American Entrepreneur

Ryan Patrick Coyne (born November 12, 1987) is an American entrepreneur and business executive. He is the founder and chief executive officer of Starboard, a digital media and advertising company formerly known as Olympic Media. In 2023, Starboard acquired the social media platform Parler.

==Early life and education==

Coyne grew up in Malvern, Pennsylvania, and attended Malvern Preparatory School. He later rowed for Cornell University's heavyweight rowing team and was a member of the United States junior national rowing team. After graduating from Cornell University, he worked as an analyst in the mergers and acquisitions division of JPMorgan Chase. In 2019, Malvern Preparatory School inducted him into its Athletic Hall of Fame.

==Career==

In 2018, Coyne founded Olympic Media, a digital advertising and fundraising company based in Arlington, Virginia, which was later renamed Starboard.

In 2021, Inc. ranked Olympic Media 13th on its annual Inc. 5000 list of the fastest-growing private companies in the United States. The company was also ranked first among businesses in Virginia and in the advertising and marketing category. The same year, Coyne co-founded We The People Wine, a direct-to-consumer wine company.

Through Starboard, Coyne oversees a portfolio of digital media properties, including the news websites BizPac Review and American Wire.

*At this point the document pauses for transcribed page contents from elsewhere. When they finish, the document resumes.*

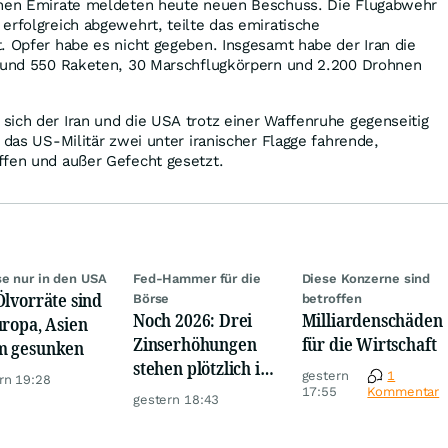
chen Emirate meldeten heute neuen Beschuss. Die Flugabwehr
erfolgreich abgewehrt, teilte das emiratische
. Opfer habe es nicht gegeben. Insgesamt habe der Iran die
 rund 550 Raketen, 30 Marschflugkörpern und 2.200 Drohnen
ich der Iran und die USA trotz einer Waffenruhe gegenseitig
 das US-Militär zwei unter iranischer Flagge fahrende,
ffen und außer Gefecht gesetzt.
se nur in den USA
Fed-Hammer für die
Diese Konzerne sind
Ölvorräte sind
Börse
betroffen
Noch 2026: Drei
Milliardenschäden
uropa, Asien
Zinserhöhungen
für die Wirtschaft
m gesunken
stehen plötzlich im
gestern
1
rn 19:28
Raum
17:55
Kommentar
gestern 18:43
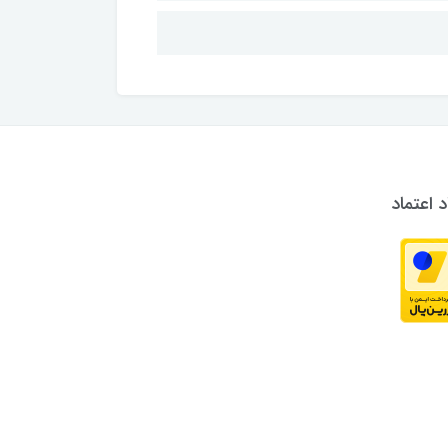
د اعتماد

In 2023, Coyne was quoted by Forbes in articles discussing the impact of artificial intelligence on marketing and advertising.

==Acquisition of Parler==

In April 2023, Starboard acquired Parler from Parlement Technologies for an undisclosed amount. The acquisition followed the collapse of an earlier agreement for rapper Ye to acquire the platform. Following the acquisition, Starboard suspended Parler's operations while conducting a strategic review of its business and technology assets. The acquisition and temporary shutdown received coverage from several U.S. media outlets.